Residents frustrated with Clearwater Christian College's plans to pave over wetlands earned a small victory last month with a settlement that helps ensure marshland nearby will be spared.
Leaders of the college, which is located off the west end of the Courtney Campbell Parkway, will still push to build a chapel, dorms and a parking lot on about 4.5 acres of marshy wetlands, near live mangroves and a nest of bald eagles.
But a legal settlement between the college and three nearby condo owners will prevent the college from building out even farther, keeping the wetlands in their "natural condition forever."
Clearwater attorney Katie Cole said the college had no plans to expand into the more than 85 acres of wetlands on Cooper's Point, a peninsula that juts into Old Tampa Bay. Other settlement provisions, like wetland buffers and nest protection, also were in the college's designs, she said.
"We want to be the best stewards of that land as possible," Cole said.
But without the agreement, the college could amend its plans with little resistance, said Mathew Poling, an environmental activist and recent graduate of the University of Florida. The college would need the petitioners' approval to expand farther, providing the surrounding wetlands a second layer of protection.
"There's no way the college or anyone can build on that," Poling said. "We didn't have that guarantee before the settlement."
The college's building plan must still wind through a dozen state and federal agencies, a permitting process that could take years.
Founded in 1966, the private college housing 600 students submitted expansion plans to the city last year. It wanted dorms for 150 more students, a new baseball and soccer field, and a building for chapel services and fine arts.
In August the City Council approved the college's plan to fill in nearly 8 acres of swamp, 2of which were dominated by invasive Brazilian peppers, college consultants said.
More than a dozen residents said the wetland destruction would be devastating for the mangroves and wading birds that thrive on Cooper's Point.
College leaders said they would make up for the lost wetlands by dredging and widening old mosquito ditches crossing 99 acres of swamp on school property. The cleared channels, they said, would help improve flow and water quality in Cooper's Bayou and Old Tampa Bay.

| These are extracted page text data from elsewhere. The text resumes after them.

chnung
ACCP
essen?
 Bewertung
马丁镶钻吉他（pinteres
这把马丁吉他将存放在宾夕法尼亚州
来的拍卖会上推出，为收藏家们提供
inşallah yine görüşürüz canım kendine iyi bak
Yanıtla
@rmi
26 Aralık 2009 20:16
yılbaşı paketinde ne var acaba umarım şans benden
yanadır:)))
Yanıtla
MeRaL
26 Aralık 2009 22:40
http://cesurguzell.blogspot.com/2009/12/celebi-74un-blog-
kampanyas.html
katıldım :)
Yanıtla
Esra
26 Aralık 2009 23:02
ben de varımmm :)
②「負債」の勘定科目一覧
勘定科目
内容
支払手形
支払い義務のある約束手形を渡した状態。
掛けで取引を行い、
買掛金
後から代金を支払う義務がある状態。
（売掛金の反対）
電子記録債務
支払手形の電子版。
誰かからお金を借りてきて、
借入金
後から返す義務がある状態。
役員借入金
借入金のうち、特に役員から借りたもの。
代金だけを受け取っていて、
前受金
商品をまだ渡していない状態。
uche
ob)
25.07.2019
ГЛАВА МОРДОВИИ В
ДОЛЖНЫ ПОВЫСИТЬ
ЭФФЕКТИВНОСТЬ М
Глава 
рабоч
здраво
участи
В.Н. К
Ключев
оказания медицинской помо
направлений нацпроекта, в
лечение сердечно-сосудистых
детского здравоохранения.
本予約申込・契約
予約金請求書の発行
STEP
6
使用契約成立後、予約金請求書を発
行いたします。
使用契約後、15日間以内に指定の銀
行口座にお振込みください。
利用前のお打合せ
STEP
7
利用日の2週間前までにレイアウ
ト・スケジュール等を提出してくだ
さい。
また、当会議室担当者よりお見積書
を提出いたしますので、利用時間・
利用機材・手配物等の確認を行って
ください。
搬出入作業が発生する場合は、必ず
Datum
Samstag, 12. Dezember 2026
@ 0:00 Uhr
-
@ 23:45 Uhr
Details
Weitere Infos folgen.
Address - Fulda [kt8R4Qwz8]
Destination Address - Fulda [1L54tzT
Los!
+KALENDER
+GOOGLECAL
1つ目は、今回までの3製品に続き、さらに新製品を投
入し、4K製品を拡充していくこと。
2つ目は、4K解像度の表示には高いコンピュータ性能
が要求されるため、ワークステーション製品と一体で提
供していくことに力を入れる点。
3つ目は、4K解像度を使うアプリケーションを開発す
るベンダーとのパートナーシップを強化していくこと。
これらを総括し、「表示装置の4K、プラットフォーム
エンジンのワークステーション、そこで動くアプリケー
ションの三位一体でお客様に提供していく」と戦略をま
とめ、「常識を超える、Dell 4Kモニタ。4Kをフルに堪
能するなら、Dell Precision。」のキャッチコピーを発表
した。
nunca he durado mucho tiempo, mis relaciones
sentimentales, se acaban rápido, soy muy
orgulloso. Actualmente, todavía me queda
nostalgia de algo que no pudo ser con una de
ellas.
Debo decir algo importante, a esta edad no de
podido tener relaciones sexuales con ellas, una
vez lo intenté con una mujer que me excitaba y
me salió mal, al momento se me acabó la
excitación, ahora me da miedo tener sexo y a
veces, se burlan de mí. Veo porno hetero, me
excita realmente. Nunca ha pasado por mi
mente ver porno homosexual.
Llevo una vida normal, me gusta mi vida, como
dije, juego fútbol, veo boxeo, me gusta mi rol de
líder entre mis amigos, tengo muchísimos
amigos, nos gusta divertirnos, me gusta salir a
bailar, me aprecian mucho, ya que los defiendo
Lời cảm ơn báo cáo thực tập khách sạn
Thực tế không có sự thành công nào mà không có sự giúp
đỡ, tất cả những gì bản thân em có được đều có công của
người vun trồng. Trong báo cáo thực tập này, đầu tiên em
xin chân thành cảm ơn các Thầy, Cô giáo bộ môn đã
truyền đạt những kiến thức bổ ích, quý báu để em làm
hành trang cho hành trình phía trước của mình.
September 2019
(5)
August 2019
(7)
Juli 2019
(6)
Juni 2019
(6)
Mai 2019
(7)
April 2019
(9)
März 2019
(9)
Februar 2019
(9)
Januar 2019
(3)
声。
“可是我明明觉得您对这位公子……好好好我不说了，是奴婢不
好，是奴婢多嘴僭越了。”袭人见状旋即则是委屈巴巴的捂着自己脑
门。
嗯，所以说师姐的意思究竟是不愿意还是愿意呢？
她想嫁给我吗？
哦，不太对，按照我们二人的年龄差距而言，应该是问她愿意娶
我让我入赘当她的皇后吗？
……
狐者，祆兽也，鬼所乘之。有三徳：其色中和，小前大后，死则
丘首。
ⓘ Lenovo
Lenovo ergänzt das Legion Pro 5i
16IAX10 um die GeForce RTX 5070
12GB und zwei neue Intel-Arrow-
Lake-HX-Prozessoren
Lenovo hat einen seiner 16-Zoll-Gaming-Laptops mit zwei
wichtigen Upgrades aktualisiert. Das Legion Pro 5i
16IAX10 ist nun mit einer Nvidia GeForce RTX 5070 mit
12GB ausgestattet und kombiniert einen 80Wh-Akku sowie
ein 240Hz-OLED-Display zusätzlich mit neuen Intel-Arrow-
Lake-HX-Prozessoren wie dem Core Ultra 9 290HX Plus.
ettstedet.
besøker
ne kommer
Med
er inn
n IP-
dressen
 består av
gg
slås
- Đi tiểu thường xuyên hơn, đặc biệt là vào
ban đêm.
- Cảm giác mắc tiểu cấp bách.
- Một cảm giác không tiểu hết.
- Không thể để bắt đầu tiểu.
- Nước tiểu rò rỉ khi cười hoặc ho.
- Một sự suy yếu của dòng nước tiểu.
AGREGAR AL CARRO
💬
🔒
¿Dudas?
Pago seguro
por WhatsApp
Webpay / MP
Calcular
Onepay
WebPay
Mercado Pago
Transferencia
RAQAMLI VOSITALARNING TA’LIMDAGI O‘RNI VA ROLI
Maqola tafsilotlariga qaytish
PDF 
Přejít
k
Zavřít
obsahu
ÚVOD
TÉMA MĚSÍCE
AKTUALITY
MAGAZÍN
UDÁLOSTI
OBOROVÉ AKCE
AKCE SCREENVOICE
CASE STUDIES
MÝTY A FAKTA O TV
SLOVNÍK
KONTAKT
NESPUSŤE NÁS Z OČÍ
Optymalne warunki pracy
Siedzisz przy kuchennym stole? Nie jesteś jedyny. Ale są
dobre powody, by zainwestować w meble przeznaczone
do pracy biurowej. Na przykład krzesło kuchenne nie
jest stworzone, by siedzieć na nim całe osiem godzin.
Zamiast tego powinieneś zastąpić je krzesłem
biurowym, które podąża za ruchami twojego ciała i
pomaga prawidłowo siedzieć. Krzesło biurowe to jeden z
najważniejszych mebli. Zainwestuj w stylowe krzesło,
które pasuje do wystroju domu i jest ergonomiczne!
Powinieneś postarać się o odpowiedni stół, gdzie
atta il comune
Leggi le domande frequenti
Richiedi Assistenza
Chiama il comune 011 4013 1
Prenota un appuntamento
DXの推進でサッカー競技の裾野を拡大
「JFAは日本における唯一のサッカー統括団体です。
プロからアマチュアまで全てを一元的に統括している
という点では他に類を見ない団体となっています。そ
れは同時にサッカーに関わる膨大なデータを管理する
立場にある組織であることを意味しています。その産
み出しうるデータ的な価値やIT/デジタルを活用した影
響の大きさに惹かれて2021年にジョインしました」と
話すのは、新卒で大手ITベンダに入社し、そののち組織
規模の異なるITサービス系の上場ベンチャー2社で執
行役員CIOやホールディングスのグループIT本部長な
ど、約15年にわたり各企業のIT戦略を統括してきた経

"Restoring" the ditches would cost about $1.7 million, they said. But the work could help them sell an estimated $3.5 million in credits from a mitigation bank to developers seeking to pave over wetlands off the Tampa Bay basin. Members of the Sierra Club and Audubon Society called the proposal a shell game.
In September, after the Pinellas Planning Council balked at the plan, the college reduced its expansion to 4.5 acres of wetlands and axed plans to build fields near the eagles' nest. The city and county okayed the change in October.
In November, residents Jinene Harvey, Christiane Perreve and Kathleen Knapp of the nearby Harbour Towne Condominiums challenged the plan in court. The settlement was reached April 26.
Ingrid Anderson, who lived at Harbour Towne for 25 years, said she thought the settlement was a good step. But she said she was "still appalled" that the process to destroy the wetlands continued.
"I can understand they want to grow," she said of the college. "But they could do it anywhere else."